The Defendants have met all of the elements of judicial estoppel. There was prior inconsistent position of fact as evidenced by Plaintiff seeking to enforce the Revised Separation Agreement by claiming it was fair to all parties and now Plaintiff, in this action, claiming it is not. The prior inconsistent fact was accepted by the court as evidenced by Plaintiff receiving court orders in her favor enforcing the agreement. The Plaintiff did intentionally mislead the court to gain unfair advantage as evidenced by Plaintiff not investigating the terms of the Revised Separation Agreement and instead, after deliberate and lengthy litigation with subsequent counsel, represented to the courts the fairness, enforceability, and validity of the Revised Separation Agreement.
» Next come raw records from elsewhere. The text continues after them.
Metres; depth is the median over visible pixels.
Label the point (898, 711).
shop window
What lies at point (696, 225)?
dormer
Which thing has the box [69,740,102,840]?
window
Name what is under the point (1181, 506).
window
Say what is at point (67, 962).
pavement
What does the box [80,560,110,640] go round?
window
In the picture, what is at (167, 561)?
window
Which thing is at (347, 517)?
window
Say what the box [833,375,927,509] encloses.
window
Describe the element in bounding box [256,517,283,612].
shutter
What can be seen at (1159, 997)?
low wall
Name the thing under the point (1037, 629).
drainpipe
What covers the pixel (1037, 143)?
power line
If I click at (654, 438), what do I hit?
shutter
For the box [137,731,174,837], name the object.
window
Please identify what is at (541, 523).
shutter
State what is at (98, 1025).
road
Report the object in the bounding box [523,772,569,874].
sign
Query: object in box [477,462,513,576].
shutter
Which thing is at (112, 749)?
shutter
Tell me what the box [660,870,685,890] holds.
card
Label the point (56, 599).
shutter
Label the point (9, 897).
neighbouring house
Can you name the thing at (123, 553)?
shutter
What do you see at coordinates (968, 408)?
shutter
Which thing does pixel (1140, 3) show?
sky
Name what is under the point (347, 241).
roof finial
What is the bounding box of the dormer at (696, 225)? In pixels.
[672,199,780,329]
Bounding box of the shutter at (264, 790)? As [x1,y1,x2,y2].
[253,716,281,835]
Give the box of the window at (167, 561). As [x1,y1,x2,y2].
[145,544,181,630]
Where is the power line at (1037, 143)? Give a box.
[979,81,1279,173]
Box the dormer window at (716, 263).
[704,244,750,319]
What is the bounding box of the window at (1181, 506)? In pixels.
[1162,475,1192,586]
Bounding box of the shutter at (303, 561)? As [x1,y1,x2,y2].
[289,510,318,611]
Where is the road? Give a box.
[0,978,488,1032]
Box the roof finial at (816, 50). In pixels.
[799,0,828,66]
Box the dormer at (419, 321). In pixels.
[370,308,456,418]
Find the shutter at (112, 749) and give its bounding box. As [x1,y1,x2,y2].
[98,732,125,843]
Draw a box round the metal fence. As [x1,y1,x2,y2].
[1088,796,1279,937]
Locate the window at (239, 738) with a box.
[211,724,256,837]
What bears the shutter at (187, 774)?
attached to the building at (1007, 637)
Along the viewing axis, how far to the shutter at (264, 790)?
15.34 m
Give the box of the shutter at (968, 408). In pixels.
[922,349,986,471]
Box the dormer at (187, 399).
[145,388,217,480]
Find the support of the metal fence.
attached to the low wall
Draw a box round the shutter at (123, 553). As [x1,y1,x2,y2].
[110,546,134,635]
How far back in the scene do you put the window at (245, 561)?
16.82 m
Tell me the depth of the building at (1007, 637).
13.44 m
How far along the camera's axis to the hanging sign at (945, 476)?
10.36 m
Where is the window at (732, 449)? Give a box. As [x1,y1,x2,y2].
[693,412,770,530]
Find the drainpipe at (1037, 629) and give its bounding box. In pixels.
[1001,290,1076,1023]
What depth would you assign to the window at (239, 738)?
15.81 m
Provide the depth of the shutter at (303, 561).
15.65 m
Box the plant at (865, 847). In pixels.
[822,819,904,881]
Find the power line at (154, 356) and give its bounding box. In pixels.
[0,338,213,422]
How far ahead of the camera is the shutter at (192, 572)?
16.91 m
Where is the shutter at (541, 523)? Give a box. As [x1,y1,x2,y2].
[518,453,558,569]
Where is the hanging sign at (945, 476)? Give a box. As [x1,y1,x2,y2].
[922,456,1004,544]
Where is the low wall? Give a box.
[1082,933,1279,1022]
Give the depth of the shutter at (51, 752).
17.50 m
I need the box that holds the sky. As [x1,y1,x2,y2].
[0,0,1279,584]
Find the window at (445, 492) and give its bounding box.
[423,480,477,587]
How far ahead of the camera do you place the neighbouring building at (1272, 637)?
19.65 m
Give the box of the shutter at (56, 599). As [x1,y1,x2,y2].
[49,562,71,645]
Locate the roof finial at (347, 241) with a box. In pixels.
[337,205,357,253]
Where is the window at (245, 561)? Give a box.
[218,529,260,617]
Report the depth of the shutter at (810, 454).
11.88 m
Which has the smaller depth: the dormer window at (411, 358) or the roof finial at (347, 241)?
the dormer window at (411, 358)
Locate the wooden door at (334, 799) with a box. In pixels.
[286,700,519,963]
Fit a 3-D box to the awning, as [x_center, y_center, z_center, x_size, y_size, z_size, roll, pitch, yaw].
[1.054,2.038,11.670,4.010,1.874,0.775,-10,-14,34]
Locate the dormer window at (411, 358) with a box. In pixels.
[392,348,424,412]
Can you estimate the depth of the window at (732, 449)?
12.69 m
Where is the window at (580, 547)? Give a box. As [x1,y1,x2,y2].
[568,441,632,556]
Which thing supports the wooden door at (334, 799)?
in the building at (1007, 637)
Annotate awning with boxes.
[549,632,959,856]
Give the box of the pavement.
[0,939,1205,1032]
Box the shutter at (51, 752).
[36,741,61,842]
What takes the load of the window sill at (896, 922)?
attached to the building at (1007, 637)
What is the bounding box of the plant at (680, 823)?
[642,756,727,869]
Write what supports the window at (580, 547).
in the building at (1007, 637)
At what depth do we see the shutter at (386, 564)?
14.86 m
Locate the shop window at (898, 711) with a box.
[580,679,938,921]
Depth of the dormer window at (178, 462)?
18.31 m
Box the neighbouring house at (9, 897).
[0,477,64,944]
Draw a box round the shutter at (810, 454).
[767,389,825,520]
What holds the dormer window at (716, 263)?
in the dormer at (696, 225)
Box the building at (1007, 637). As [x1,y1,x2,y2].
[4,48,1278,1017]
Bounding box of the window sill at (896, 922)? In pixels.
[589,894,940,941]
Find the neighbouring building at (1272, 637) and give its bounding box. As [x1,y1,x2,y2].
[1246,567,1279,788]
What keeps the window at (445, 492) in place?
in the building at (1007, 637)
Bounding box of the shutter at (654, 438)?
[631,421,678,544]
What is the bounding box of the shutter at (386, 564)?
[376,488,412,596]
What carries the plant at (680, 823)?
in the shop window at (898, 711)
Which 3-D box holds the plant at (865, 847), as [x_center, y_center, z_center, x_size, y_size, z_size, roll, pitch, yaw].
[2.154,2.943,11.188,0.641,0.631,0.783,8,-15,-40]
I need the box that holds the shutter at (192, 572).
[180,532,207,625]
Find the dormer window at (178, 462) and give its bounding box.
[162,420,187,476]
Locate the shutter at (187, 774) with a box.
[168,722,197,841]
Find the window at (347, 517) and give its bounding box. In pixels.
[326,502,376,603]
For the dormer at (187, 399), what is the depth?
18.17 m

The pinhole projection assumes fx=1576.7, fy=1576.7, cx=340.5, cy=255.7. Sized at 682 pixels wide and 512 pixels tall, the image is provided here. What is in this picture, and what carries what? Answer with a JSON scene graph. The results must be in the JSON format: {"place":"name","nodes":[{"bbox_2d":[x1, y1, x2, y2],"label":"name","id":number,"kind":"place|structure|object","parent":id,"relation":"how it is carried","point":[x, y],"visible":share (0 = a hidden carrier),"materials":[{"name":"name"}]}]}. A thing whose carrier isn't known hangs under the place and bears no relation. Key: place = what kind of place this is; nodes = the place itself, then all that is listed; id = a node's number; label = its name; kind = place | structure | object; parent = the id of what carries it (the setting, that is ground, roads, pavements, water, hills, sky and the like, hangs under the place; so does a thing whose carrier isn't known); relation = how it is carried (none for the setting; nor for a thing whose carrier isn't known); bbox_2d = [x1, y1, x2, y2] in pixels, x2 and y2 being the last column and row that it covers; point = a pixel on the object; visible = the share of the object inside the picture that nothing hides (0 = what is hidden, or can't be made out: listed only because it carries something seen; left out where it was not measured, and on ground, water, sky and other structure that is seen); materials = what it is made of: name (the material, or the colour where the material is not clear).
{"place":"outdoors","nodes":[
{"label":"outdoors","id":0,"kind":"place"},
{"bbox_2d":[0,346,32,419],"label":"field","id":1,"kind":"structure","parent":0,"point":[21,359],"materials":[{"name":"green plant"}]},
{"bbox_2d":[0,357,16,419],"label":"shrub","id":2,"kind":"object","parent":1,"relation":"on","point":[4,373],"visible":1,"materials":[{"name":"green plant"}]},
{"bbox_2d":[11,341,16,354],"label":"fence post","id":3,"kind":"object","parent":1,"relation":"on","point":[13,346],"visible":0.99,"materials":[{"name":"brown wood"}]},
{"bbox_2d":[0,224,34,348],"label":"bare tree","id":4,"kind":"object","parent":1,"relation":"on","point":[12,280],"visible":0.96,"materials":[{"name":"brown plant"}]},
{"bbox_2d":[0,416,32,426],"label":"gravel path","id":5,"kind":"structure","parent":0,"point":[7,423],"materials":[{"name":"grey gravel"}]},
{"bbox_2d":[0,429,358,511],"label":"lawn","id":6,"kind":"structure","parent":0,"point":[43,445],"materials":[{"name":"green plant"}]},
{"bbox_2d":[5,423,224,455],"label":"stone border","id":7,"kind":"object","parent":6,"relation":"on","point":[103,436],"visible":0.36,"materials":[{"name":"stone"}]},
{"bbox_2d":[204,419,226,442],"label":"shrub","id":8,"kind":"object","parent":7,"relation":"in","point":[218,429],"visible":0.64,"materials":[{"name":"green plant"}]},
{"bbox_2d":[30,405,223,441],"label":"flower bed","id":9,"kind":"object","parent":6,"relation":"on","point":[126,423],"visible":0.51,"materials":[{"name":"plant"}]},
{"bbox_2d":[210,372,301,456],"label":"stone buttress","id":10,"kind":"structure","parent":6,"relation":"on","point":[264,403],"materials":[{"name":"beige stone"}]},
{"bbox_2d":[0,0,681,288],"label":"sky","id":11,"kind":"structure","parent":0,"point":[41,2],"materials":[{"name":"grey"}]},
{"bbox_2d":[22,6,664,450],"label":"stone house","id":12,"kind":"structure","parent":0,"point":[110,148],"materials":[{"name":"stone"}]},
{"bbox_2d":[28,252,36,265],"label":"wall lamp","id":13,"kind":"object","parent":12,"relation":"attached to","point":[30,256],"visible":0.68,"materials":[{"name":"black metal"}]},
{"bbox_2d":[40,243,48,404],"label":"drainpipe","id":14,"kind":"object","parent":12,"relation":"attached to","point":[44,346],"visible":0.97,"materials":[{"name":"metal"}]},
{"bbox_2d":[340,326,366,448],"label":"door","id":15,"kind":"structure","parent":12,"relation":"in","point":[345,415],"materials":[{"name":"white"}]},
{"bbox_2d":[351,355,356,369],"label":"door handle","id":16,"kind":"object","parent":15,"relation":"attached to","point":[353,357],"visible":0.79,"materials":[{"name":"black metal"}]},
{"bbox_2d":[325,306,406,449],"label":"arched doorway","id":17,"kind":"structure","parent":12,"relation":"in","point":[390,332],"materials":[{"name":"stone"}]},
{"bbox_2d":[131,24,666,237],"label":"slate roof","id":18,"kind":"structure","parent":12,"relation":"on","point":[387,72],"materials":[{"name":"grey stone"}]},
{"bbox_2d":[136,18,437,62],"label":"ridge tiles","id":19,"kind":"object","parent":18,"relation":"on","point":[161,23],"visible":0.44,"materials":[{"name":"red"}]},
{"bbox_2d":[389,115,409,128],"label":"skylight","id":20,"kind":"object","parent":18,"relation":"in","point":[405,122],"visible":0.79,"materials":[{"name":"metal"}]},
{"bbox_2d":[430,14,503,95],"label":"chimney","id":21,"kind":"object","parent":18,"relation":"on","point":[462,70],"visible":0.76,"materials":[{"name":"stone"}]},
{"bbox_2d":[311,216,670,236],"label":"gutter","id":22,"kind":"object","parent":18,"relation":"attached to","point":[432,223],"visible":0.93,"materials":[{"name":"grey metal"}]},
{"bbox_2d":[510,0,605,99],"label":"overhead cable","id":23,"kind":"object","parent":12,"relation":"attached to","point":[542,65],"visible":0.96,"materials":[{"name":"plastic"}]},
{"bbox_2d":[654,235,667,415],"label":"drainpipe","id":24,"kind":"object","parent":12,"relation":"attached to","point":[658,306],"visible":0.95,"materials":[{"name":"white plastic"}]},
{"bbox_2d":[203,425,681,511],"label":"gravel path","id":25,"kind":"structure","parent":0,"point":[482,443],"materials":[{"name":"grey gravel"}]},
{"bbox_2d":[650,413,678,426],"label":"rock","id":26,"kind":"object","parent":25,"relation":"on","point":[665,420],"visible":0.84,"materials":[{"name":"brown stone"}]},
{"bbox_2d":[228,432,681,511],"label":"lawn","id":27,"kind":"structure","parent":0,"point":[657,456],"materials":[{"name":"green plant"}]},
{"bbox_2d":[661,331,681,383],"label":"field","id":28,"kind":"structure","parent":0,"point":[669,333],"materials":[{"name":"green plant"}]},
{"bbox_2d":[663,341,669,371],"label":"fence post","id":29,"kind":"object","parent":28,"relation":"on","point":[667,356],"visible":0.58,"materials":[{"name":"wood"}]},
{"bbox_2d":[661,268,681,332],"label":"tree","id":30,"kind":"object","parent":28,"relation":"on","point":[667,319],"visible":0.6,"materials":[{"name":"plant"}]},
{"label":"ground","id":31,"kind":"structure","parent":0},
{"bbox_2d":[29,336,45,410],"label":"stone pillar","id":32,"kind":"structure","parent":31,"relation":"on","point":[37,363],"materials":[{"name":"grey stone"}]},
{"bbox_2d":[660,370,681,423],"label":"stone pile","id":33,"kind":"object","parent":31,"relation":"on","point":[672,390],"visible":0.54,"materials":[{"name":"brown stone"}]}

However, Plaintiff’s defense of mistake is strong, but not compelling. When accepted as true, it is conceivable that Plaintiff, relying on Defendant Carr’s representations and statements, would have been mistaken to the fairness of the agreement. Alone, this fact supports resisting the application of judicial estoppel as outlined in New Hampshire v. Maine. However, the rule from New Hampshire says it “may” be appropriate to resist applying judicial estoppel if there was a mistake, not that a court “must” resist applying it. See New Hampshire, 532 U.S. at 745. Following the agreement, Plaintiff subsequently hired two separate counsels for litigation regarding the Revised Separation Agreement. Neither attorney questioned the fairness of the agreement and Plaintiff continued to contend that the agreement was fair.
Because Plaintiff’s previous contentions that the Revised Separation Agreement was fair “came as a result of a deliberate and lengthy course of conduct in litigation,” Plaintiff’s defense of mistake is inapplicable, and Plaintiff is judicially estopped from claiming that the Revised Separation Agreement is unfair. See National Union, 137 Fed. Appx. at 529. As such, Plaintiff’s claims of malpractice, negligence, and fraud are moot.
It is recommended that Plaintiff’s claims be dismissed without prejudice. Taken as true, Plaintiff’s claims call into question Defendants’ competence as a member of the North Carolina Bar and raises potential Rules of Professional Conduct violations. Plaintiff should have the opportunity to refile her action without the estopped issue.